The first stage of the offensive was designed to cut the road from Shah-e-Kot to trap al-Qaida and Taliban forces in the mountains, said Safi Ullah of Gardez. He said the plan also involved setting up checkpoints in the area to prevent them from escaping.
Pakistan closed its border to block fleeing al-Qaida or Taliban members and deployed extra army units and members of the Khasadar tribal militia to catch any who try to cross the frontier.
The rugged, caved mountains around Gardez have been a hiding place for Afghan warriors since anti-Soviet guerrillas used them as a base for their fight against Soviet troops in the 1980s.
Afghan officials say as many as 5,000 al-Qaida and Taliban fighters are regrouping in eastern Afghanistan and just over the border in Pakistan, urging the faithful to wage holy war against U.S. forces.

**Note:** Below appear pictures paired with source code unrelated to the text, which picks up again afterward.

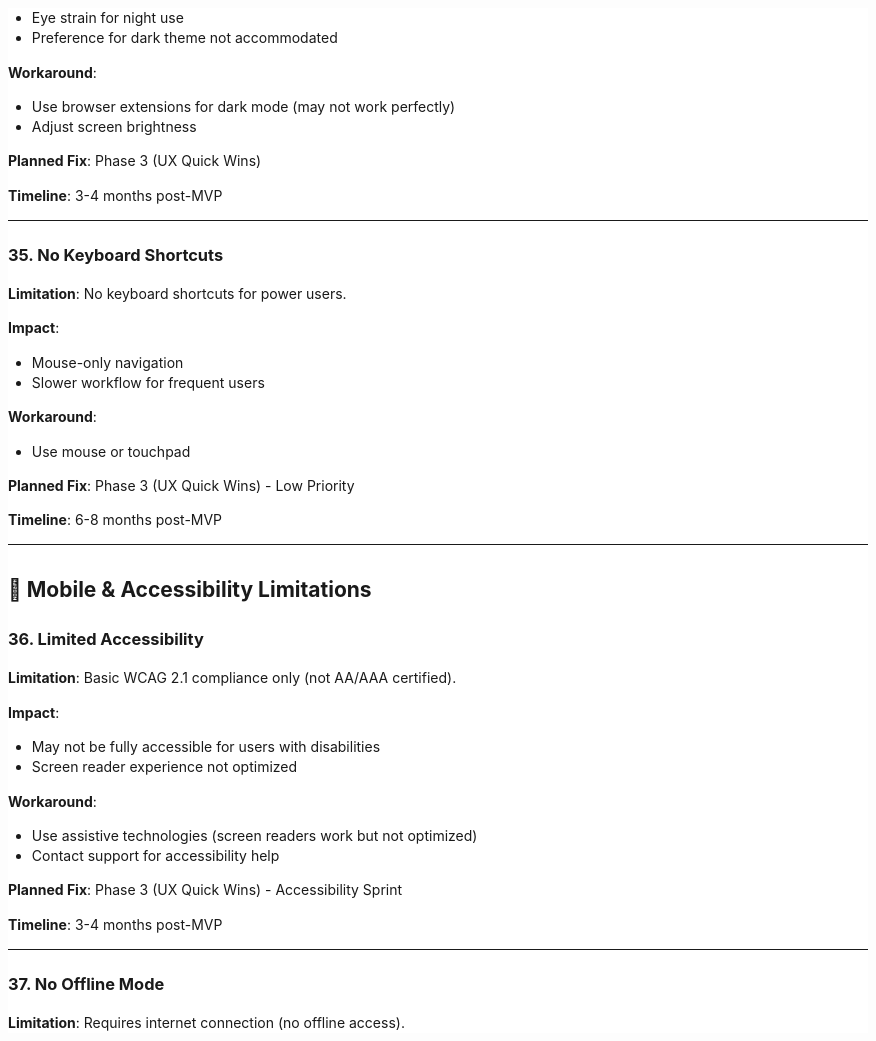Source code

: - Eye strain for night use
- Preference for dark theme not accommodated

**Workaround**:

- Use browser extensions for dark mode (may not work perfectly)
- Adjust screen brightness

**Planned Fix**: Phase 3 (UX Quick Wins)

**Timeline**: 3-4 months post-MVP

---

### 35. No Keyboard Shortcuts

**Limitation**: No keyboard shortcuts for power users.

**Impact**:

- Mouse-only navigation
- Slower workflow for frequent users

**Workaround**:

- Use mouse or touchpad

**Planned Fix**: Phase 3 (UX Quick Wins) - Low Priority

**Timeline**: 6-8 months post-MVP

---

## 📱 Mobile & Accessibility Limitations

### 36. Limited Accessibility

**Limitation**: Basic WCAG 2.1 compliance only (not AA/AAA certified).

**Impact**:

- May not be fully accessible for users with disabilities
- Screen reader experience not optimized

**Workaround**:

- Use assistive technologies (screen readers work but not optimized)
- Contact support for accessibility help

**Planned Fix**: Phase 3 (UX Quick Wins) - Accessibility Sprint

**Timeline**: 3-4 months post-MVP

---

### 37. No Offline Mode

**Limitation**: Requires internet connection (no offline access).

International aid workers and Afghan sources say al-Qaida and Taliban hiding in the Kharwar district targeted Sunday by airstrikes are being protected by the Taliban’s former deputy foreign minister, Abdul Rehman Zahid.
Neither the former Taliban supreme leader Mullah Mohammed Omar nor al-Qaida chief Osama bin Laden is believed to be in the area.
But nearly two months ago, about 250 Taliban and al-Qaida soldiers told residents of Shah-e-Kot village, as well as 20 to 25 other villages tucked inside the mountains and foothills, to leave the area, said Haji Mohammed Gul, a resident of Murgurah-e-Khiel, near Surmad.
Initially, the villagers asked them to go away, he said. "But the Taliban and al-Qaida, with their Kalashnikovs, told them to leave."
Hundreds of families who were forced out of their homes now live in Surmad, said resident Gul Akhund, wrapped in a beige wool shawl against the chilly afternoon air.